One of Nassim Taleb’s complaints about finance professors is their use of VAR (value at risk)Â to measure the riskiness of investments. It’s still being taught at business schools, he says. VAR assumes that fluctuations have a certain distribution. The distributions actually assumed turned out to grossly underestimate risk. VAR has helped many finance professionals take risks they shouldn’t have taken. It would have been wise for finance professors to wonder how well VAR does in practice, thereby to judge the plausibility of the assumed distribution. This might seem obvious. Likewise, the response to the PNAS paper revealed two problems that might seem obvious:
1. Unthinking focus on placebo controls. It would have been progress to find anything that slows ALS. Anything includes placebos. Placebos vary. From the standpoint of those with ALS, it would have been better to compare lithium to nothing than to some sort of placebo. As far as I can tell from the article, no med school professor realized this. No doubt someone has said that the world can be divided into people focused on process (on doing things a certain “right” way) and those focused on results (on outcomes). It should horrify all of us that med school professors appear focused on process.

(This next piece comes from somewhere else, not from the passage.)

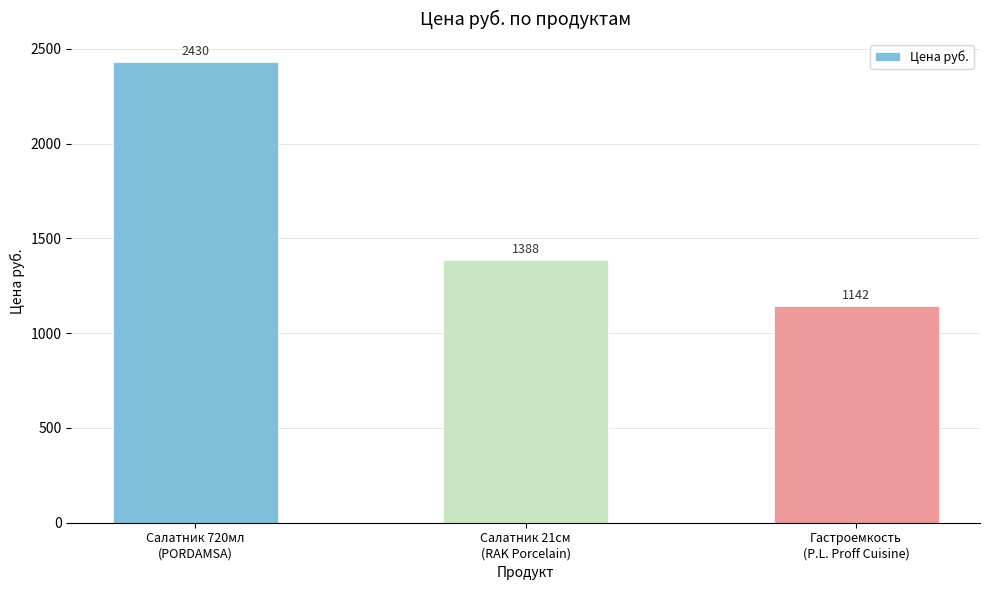

What is the value of the 3rd bar from the left?

1142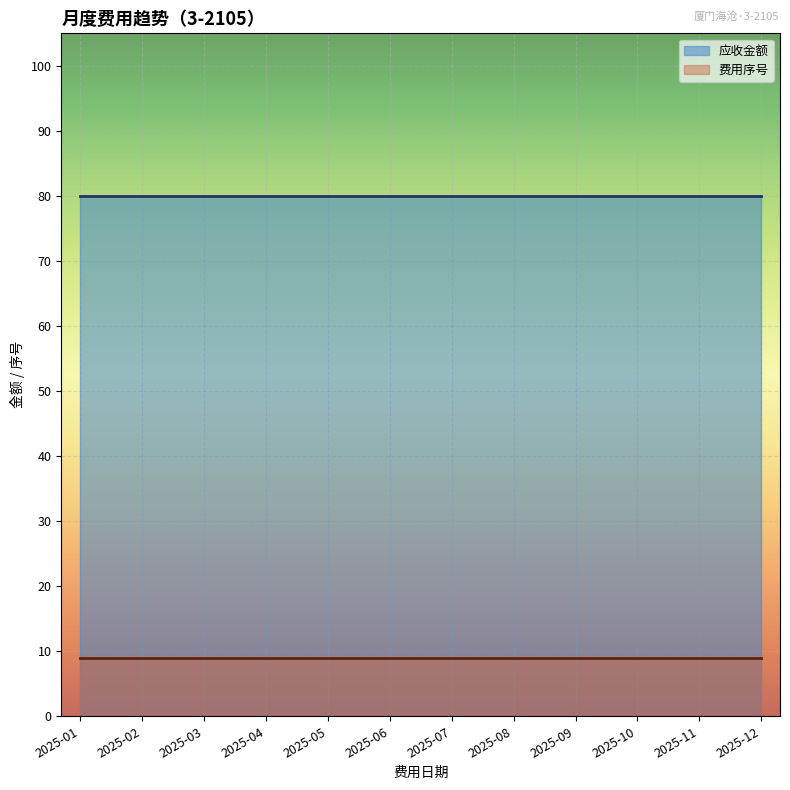

Where is 应收金额 nearest to the value 80?

2025-01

2. Use of standard statistics (e.g., mean) to measure drug effects. I have not seen the ALS studies, but if they are like all other clinical trials I’ve seen, they tested for an effect by comparing means using a parametric test (e.g., a t test). However, effects of treatment are unlikely to have normal distributions nor are likely to be the same for each person. The usual tests are most sensitive when each member of the treatment group improves the same amount and the underlying variation is normally distributed. If 95% of the treatment group is unaffected and 5% show improvement, for example, the usual tests wouldn’t do the best job of noticing this. If medicine A helps 5% of patients, that’s an important improvement over 0%, especially with a fatal disease. And if you take it and it doesn’t help, you stop taking it and look elsewhere. So it would be a good idea to find drugs that only help a fraction of patients, perhaps a small fraction. The usual analyses may have caused drugs that help a small fraction of patients to be considered worthless when they could have been detected.
All the tests of lithium, including the PatientsLikeMe test, turned out negative. The PatientsLikeMe trial didn’t worry about placebo effects, so my point #1 isn’t a problem. However, my point #2 probably applies to all four trials.
Thanks to JR Minkel and Melissa Francis.